Export pipeline

OpenBuild's founding commitment is a hybrid architecture: prototype as a virtual app inside OpenBuild's nested CnAppRoot host, then graduate to a standalone Nextcloud app — its own appinfo/info.xml, its own OpenRegister namespace, its own repository, and its own CI/release pipeline — with zero runtime dependency on OpenBuild.

This document describes how the exporter turns a published virtual Application into a real app and delivers it either as a ZIP download or a GitHub repository push.

Overview

POST /api/applications/{slug}/exports
  → ExportJob created (status: queued)            [ExportsController::submit]
  → RunExportJob enqueued                          [ExportJobService::queue]
       → transition queued → running               [OR TransitionEngine]
       → copy embedded template snapshot            [ExportService::copyTemplate]
       → resolve {{placeholder}} tokens             [PlaceholderResolver]
       → emit <newapp>_register.json + manifest     [ExportService]
       → package deterministic ZIP                  [ExportService::packageZip]
       → (target=github) create repo + push + PR    [GitHubPushService]
       → transition running → succeeded|failed      [OR TransitionEngine]
       → clear PAT credential                        [ExportJobService::clearPat]
GET /api/exports/{uuid}/download
  → stream ZIP (410 after downloadExpiresAt)        [ExportsController::download]

The pipeline is always asynchronous (Decision 2): the controller returns 202 immediately and the frontend polls the ExportJob via OpenRegister REST every 2 seconds until a terminal state.

ZIP delivery

When target: "zip", the exporter writes a single .zip under the app-data work area, sets downloadUrl to /index.php/apps/openbuild/api/exports/{uuid}/download, and sets downloadExpiresAt to 24 hours after completion. After expiry the download endpoint returns 410 Gone and the daily CleanupExpiredExports job purges the archive while preserving the ExportJob audit record.

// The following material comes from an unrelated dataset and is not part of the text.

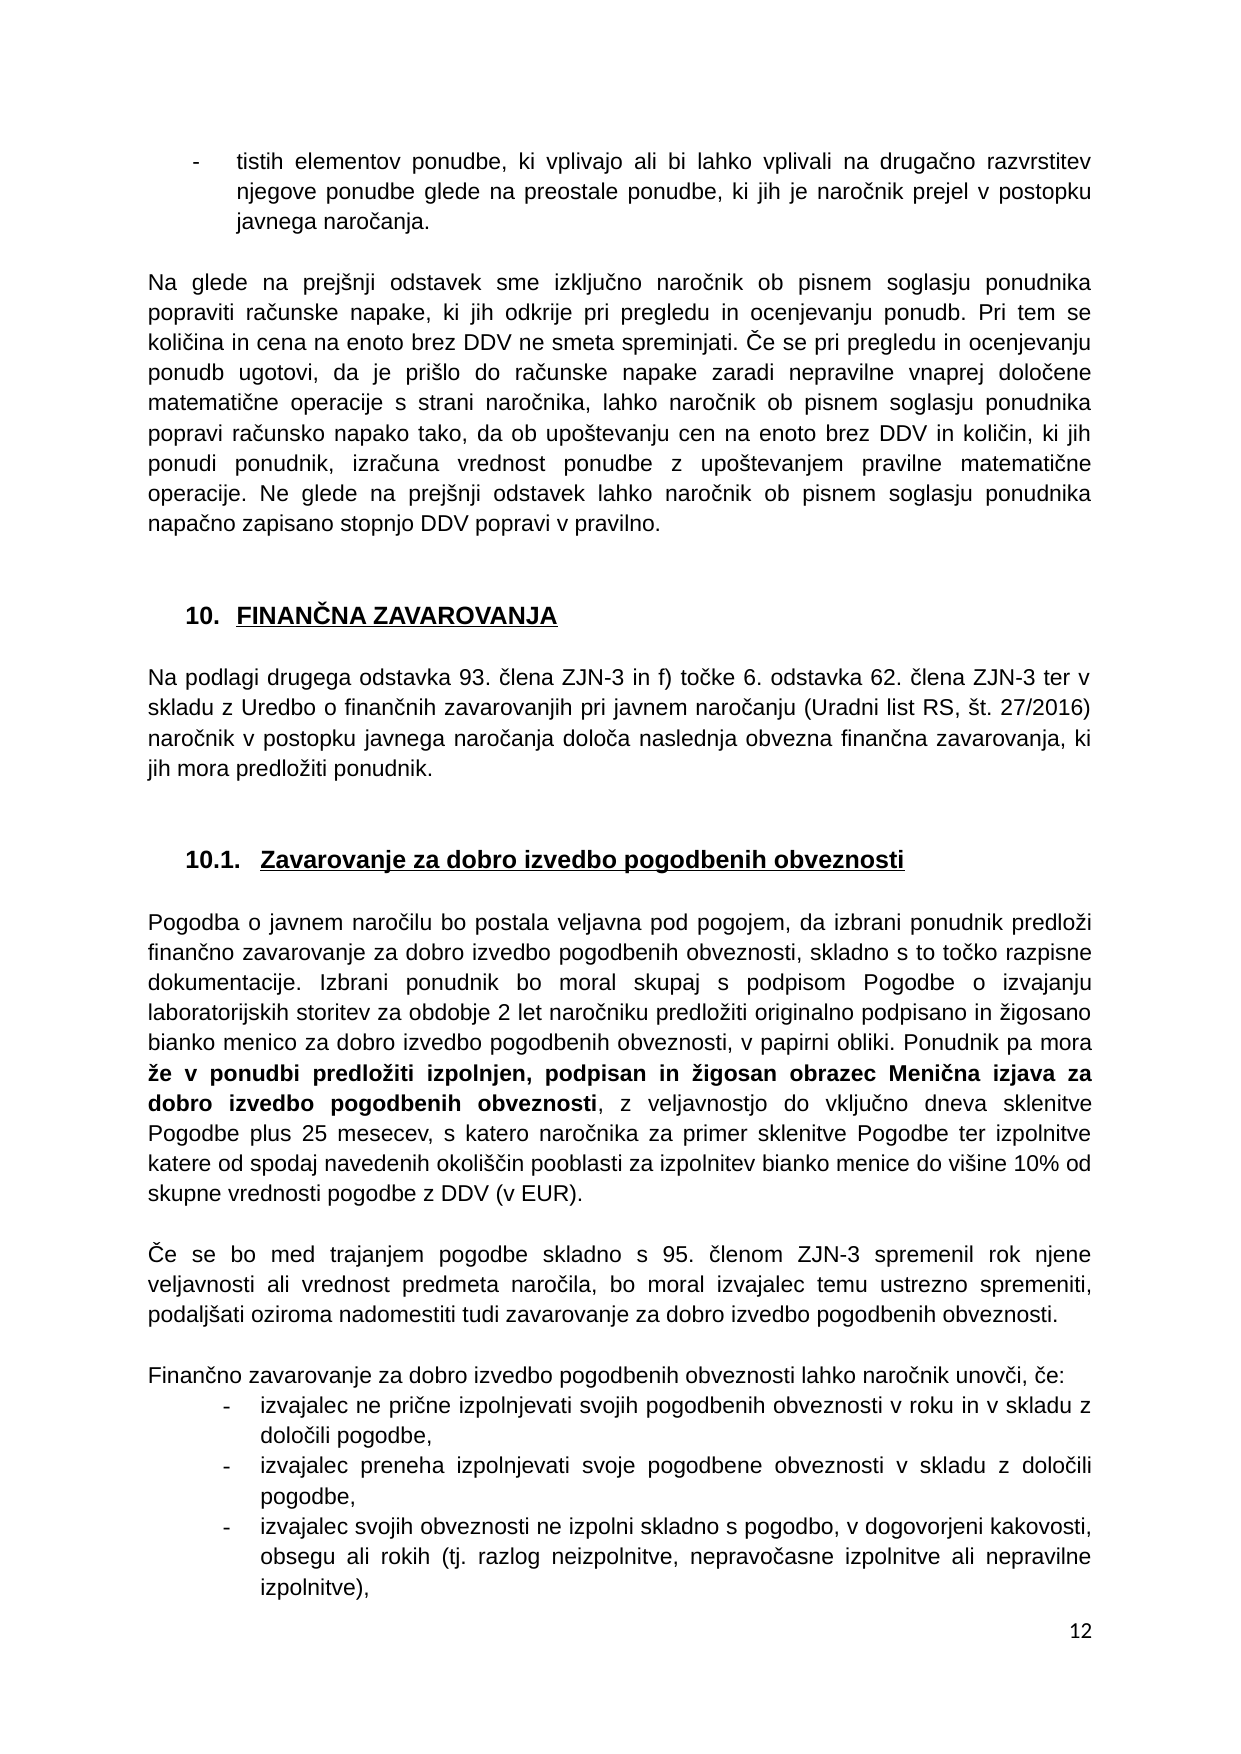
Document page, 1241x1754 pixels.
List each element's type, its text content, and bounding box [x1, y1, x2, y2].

text Pogodba o javnem naročilu bo postala veljavna pod pogojem, da izbrani ponudnik predloži finančno zavarovanje za dobro izvedbo pogodbenih obveznosti, skladno s to točko razpisne dokumentacije. Izbrani ponudnik bo moral skupaj s podpisom Pogodbe o izvajanju laboratorijskih storitev za obdobje 2 let naročniku predložiti originalno podpisano in žigosano bianko menico za dobro izvedbo pogodbenih obveznosti, v papirni obliki. Ponudnik pa mora že v ponudbi predložiti izpolnjen, podpisan in žigosan obrazec Menična izjava za dobro izvedbo pogodbenih obveznosti, z veljavnostjo do vključno dneva sklenitve Pogodbe plus 25 mesecev, s katero naročnika za primer sklenitve Pogodbe ter izpolnitve katere od spodaj navedenih okoliščin pooblasti za izpolnitev bianko menice do višine 10% od skupne vrednosti pogodbe z DDV (v EUR). [148, 965, 1092, 1207]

ZIP entries use a fixed timestamp and sorted ordering so re-exports of the same version are byte-equivalent (REQ-OBEX-008). The exporter never runs composer install or npm install; it copies the snapshot's lockfiles verbatim.

GitHub delivery

When target: "github", GitHubPushService (backed by Nextcloud's IClientService against the GitHub REST + Git Data API) performs:

1. Repo-exists guard — a GET /repos/{org}/{repo} that fails fast with Repository {org}/{repo} already exists if the repository is present (no destructive push).
2. Create repo — POST /orgs/{org}/repos with the requested visibility.
3. Push tree — one blob per file via POST /git/blobs, assembled into a tree (POST /git/trees), a commit (POST /git/commits), and a bootstrap branch ref (POST /git/refs).
4. Open PR — POST /repos/{org}/{repo}/pulls from bootstrap to the default branch, titled chore: bootstrap from OpenBuild.

Default-branch heuristic (OQ-2)

resolveDefaultBranch() returns development when the org name matches the Conduction ruleset heuristic (contains conduction), otherwise main. The PR targets that branch.

PAT handling (Decision 3 — security contract)

• The GitHub PAT is collected once in the Export dialog (<input type="password">).
• It is transmitted over the standard authenticated Nextcloud REST channel and stored only via ICredentialsManager, keyed openbuild.export.<jobUuid>.pat.
• The PAT is never persisted on the ExportJob object, never logged, and never written to the log or errorMessage fields. GitHubPushService additionally scrubs any PAT-shaped token out of error messages before they surface.
• The background job fetches the PAT once at the GitHub phase and deletes the credential record on every terminal state (succeeded and failed).

Scratch storage (OQ-3)

The in-flight tree is staged under the app-data work area keyed by ExportJob UUID (ExportService::scratchTreeDir). Each job has its own scratch directory, so concurrent exports are isolated by construction (OQ-4). The scratch tree is the source the GitHub push target reads from.

What to do next after a GitHub export

1. Review the open chore: bootstrap from OpenBuild pull request.
2. Clone the repository locally.
3. Run composer install and npm install (the exporter ships pinned lockfiles but does not vendor dependencies — OQ-5).
4. Run composer check:strict and npm run build to confirm the graduated app passes the standard Conduction quality gates.
5. Merge the bootstrap PR and take over version bumps via the new repo's release pipeline.

Idempotency

Re-exporting the same Application version with the same includeSeedData flag produces a byte-equivalent archive. The exporter embeds no creation timestamps, random UUIDs, or instance identity into any committed text file.